2. The attorney for defendant, who was cross examining the prosecutor, upon whom the defendant was alleged to have made a felonious assault by shooting the witness with a pistol, asked the witness whether or not he had a civil action pending against the defendant arising out of the same incident. The trial judge refused to let the witness answer the question. The record was perfected to show that witness would have answered in the affirmative, and that this evidence was offered to show interest of the witness in the result of the prosecution.

"`As a general rule, a party may show any fact or circumstance that may affect the credit of an opposing witness;' and, the evidence in this case being conflicting, and the testimony of the State's witness most material, the refusal to allow him to testify on cross examination that he had pending a damage suit based upon the same state of facts as that involved in this criminal prosecution was error requiring a new trial." Lloyd v.
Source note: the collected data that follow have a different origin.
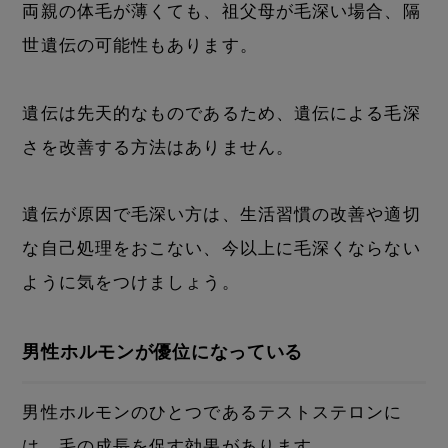
両親の体毛が薄くても、祖父母が毛深い場合、隔
世遺伝の可能性もあります。
遺伝は先天的なものであるため、遺伝による毛深
さを改善する方法はありません。
遺伝が原因で毛深い方は、生活習慣の改善や適切
な自己処理をおこない、今以上に毛深くならない
ように気をつけましょう。
男性ホルモンが優位になっている
男性ホルモンのひとつであるテストステロンに
は、毛の成長を促す効果があります。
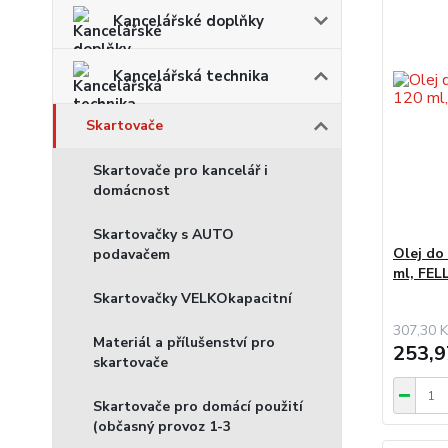
Kancelářské doplňky
Kancelářská technika
Skartovače
Skartovače pro kancelář i
domácnost
Skartovačky s AUTO
Olej do
podavačem
ml, FE
Skartovačky VELKOkapacitní
307,30 K
Materiál a přílušenství pro
253,9
skartovače
Skartovače pro domácí použití
(občasný provoz 1-3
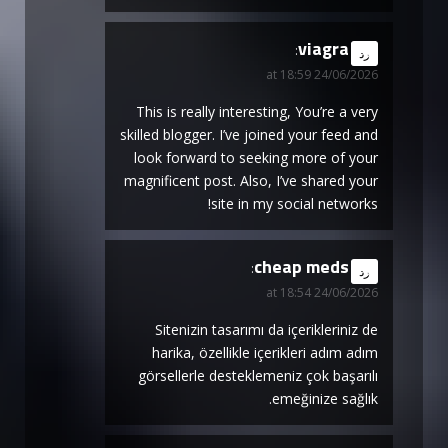
viagra
says:
رد
24/06/2026 at 18:59
This is really interesting, You’re a very
skilled blogger. I’ve joined your feed and
look forward to seeking more of your
magnificent post. Also, I’ve shared your
site in my social networks!
cheap meds
says:
رد
24/06/2026 at 18:54
Sitenizin tasarımı da içerikleriniz de
harika, özellikle içerikleri adım adım
görsellerle desteklemeniz çok başarılı
emeğinize sağlık.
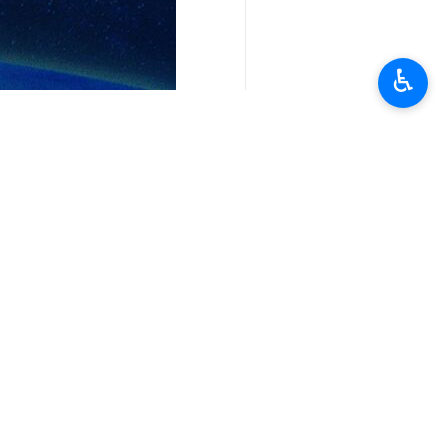
وقالت اليونيفيل، في بيان لها، إن "رئيس
التصعيد في المنطقة الحدودية"، داعية ال
وأضاف البيان: أن قوات اليونيفيل تجري
♿︎
شهدت توترات في وقت سابق من هذا ال
وأعلنت وسائل إعلام لبنانية، في وقت سا
عيار 155.
وزعم الجيش الصهيوني أن صاروخاً أطلق 
انتهى**3276
إيران
سياسة
٠ Persons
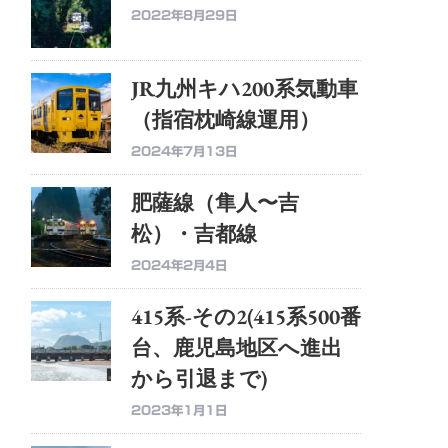
2022年8月29日
JR九州キハ200系気動車
（指宿枕崎線運用）
2024年7月13日
肥薩線（隼人〜吉
松）・吉都線
2024年2月4日
415系-その2(415系500番
台、鹿児島地区へ進出
から引退まで)
2023年1月1日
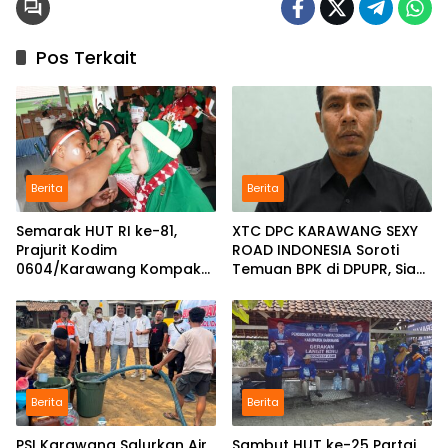
Pos Terkait
Berita
Berita
Semarak HUT RI ke-81,
XTC DPC KARAWANG SEXY
Prajurit Kodim
ROAD INDONESIA Soroti
0604/Karawang Kompak
Temuan BPK di DPUPR, Siap
Bersama Keluarga
Geruduk Kantor dan Lapor
ke Kejati
Berita
Berita
PSI Karawang Salurkan Air
Sambut HUT ke-25 Partai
State, 40 Ga. App. 230 (149 SE 174); and Code ยง 38-712; Kelly v. State, 63 Ga. App. 231, 232 (8) (10 SE2d 417). We agree.

3. In Faulk v. State, 47 Ga. App. 804 (171 SE 570) it was held: "The court did not commit harmful error in ruling out testimony as complained of. Things that happen subsequently to a crime and the swearing out of a warrant are generally not admissible to show motive *397 on the part of the prosecutor for such prosecution. The evidence which the court refused to admit might have been admissible to show interest, but not motive, of the prosecutrix in the prosecution, and thereby discredit the testimony of the prosecutrix, but the error in excluding it will not cause a reversal of the judgment, as the error was harmless in that the verdict rendered was demanded."

There is no conflict in the ruling in Faulk and what we have held in the present case in Division 2 of this opinion.

Judgment reversed. Clark and Webb, JJ., concur.